Material for the task:
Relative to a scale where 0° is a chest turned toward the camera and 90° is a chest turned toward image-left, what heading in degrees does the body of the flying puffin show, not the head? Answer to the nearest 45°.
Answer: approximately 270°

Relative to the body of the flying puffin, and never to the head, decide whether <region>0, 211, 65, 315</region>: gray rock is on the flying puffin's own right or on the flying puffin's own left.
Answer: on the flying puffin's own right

...

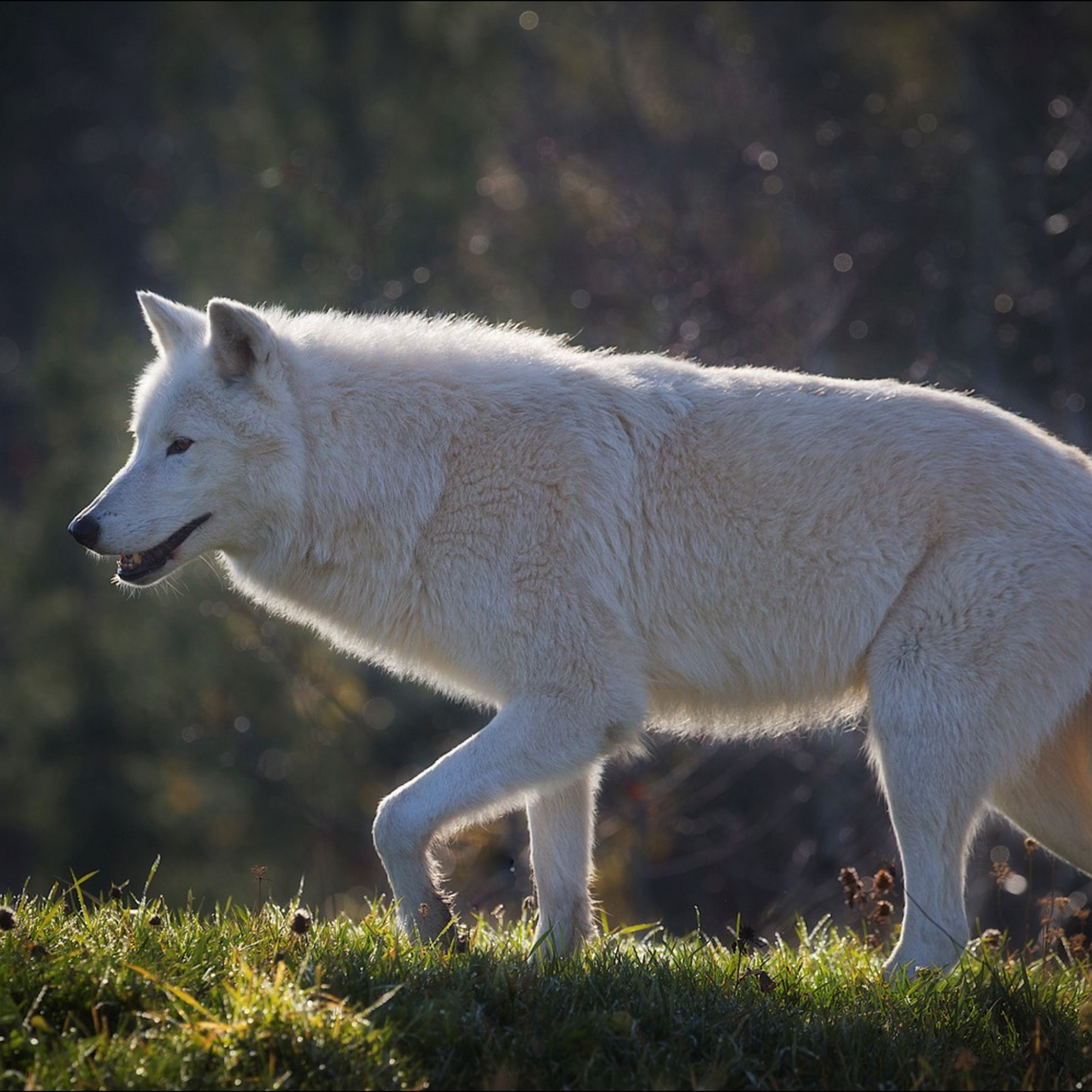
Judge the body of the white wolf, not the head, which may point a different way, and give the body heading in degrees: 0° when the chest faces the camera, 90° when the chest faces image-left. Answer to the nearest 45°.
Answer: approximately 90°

Assignment: Write out the records verbatim, starting at the line that contains "Relative to the" and ending after the line that contains "Answer: on the flying puffin's own right".

Result of this task:
Relative to the body of the flying puffin, and never to the head, decide whether <region>0, 211, 65, 315</region>: gray rock is on the flying puffin's own right or on the flying puffin's own left.
Answer: on the flying puffin's own right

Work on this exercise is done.